Set is defined as an ordered collection of integers using class org.jacop.core.IntervalDomain and a set domain as abstract class org.jacop.set.core.SetDomain. Currently, there exist only one implementation of set domain as a set interval, called BoundSetDomain. The set interval for BoundSetDomain d is defined by its greatest lower bound (glb(d)) and its least upper bound (lub(d)). For example, set domain d = {{1}..{1..3}} is defined with glb(d) = {1}, set containing element 1, and lub(d) = {1..3}, set containing elements 1, 2 and 3. This set domain represent a set of sets {{1},{1..2},{1,3},{1..3}}. Each set domain to be correct must have glb(d) lub(d). glb(d) can be considered as a set of all elements that are members of the set and lub(d) specifies the largest possible set.
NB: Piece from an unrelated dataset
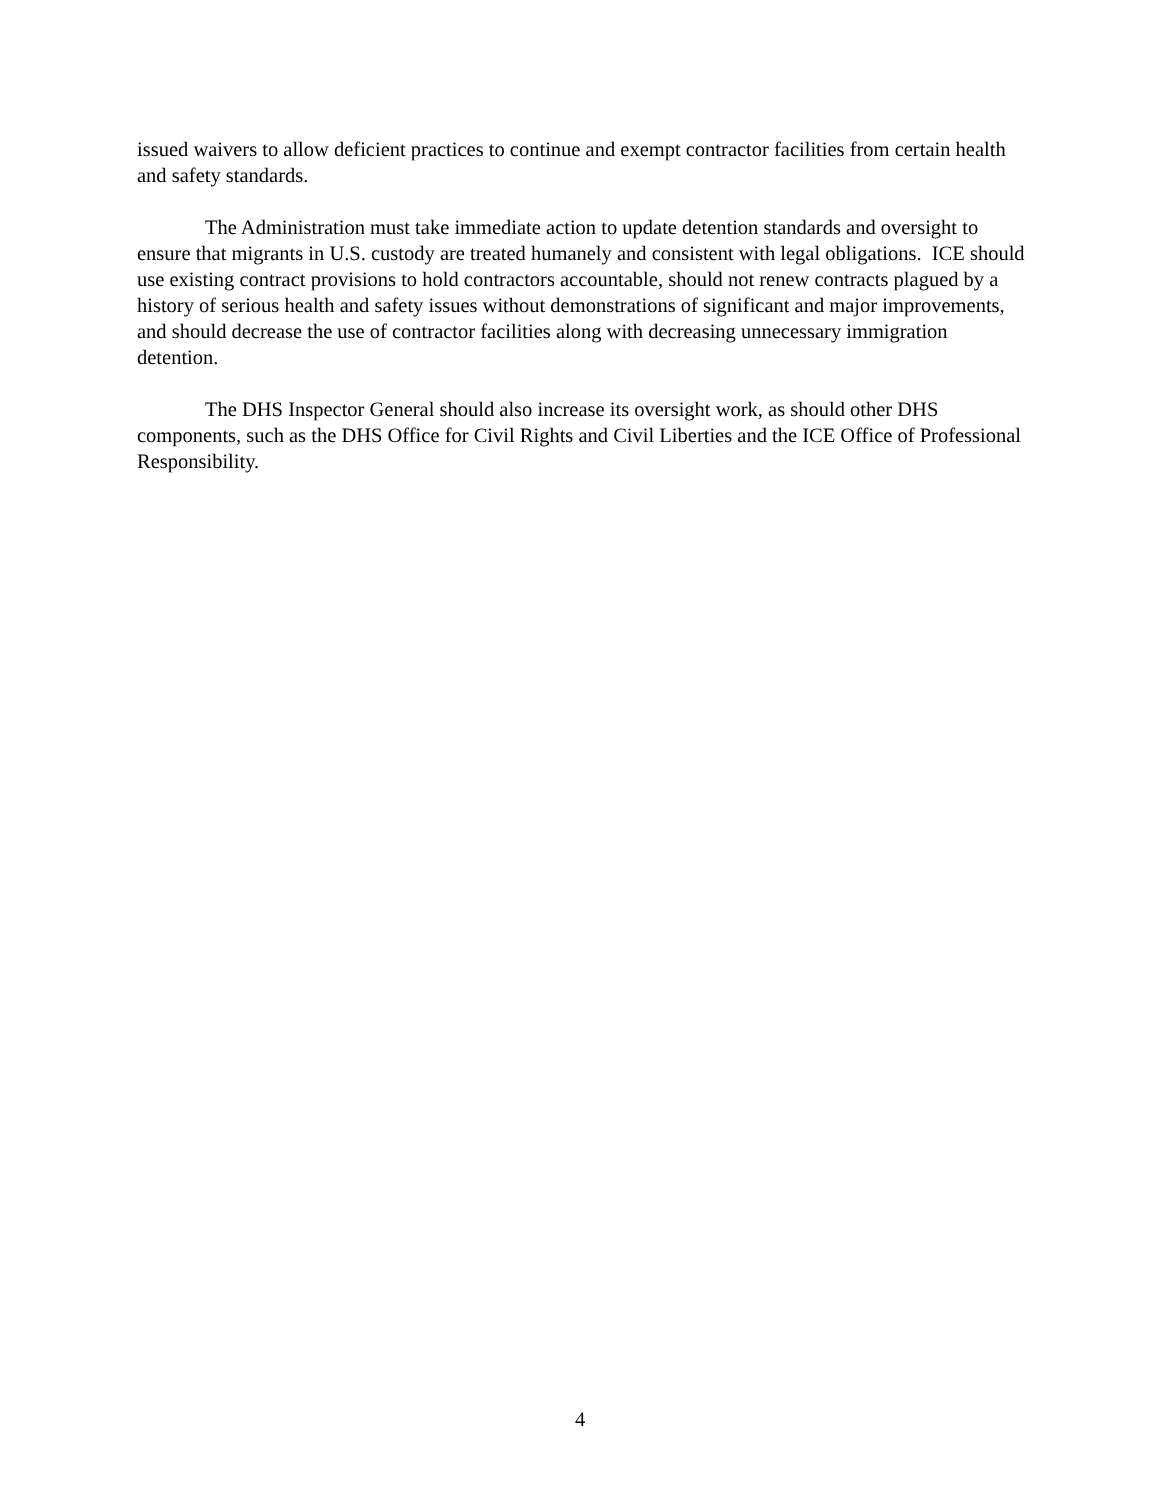issued waivers to allow deficient practices to continue and exempt contractor facilities from certain health and safety standards.
The Administration must take immediate action to update detention standards and oversight to ensure that migrants in U.S. custody are treated humanely and consistent with legal obligations. ICE should use existing contract provisions to hold contractors accountable, should not renew contracts plagued by a history of serious health and safety issues without demonstrations of significant and major improvements, and should decrease the use of contractor facilities along with decreasing unnecessary immigration detention.
The DHS Inspector General should also increase its oversight work, as should other DHS components, such as the DHS Office for Civil Rights and Civil Liberties and the ICE Office of Professional Responsibility.
4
The following statement defines set variable s for the set domain discussed above.

SetVar s = new SetVar(store, "s",
new BoundSetDomain(new IntervalDomain(1,1),
new IntervalDomain(1,3)));

BoundSetDomain can specify a typical set domain, such as d = {{}..{1..3}}, in a simple way as

SetVar s = new SetVar(store, "s", 1, 3);

and an empty set domain as

SetVar s = new SetVar(store, "s", new BoundSetDomain());

Set domain can be created using IntervalDomain and BoundSetDomain class methods. They make it possible to form different sets by adding elements to sets.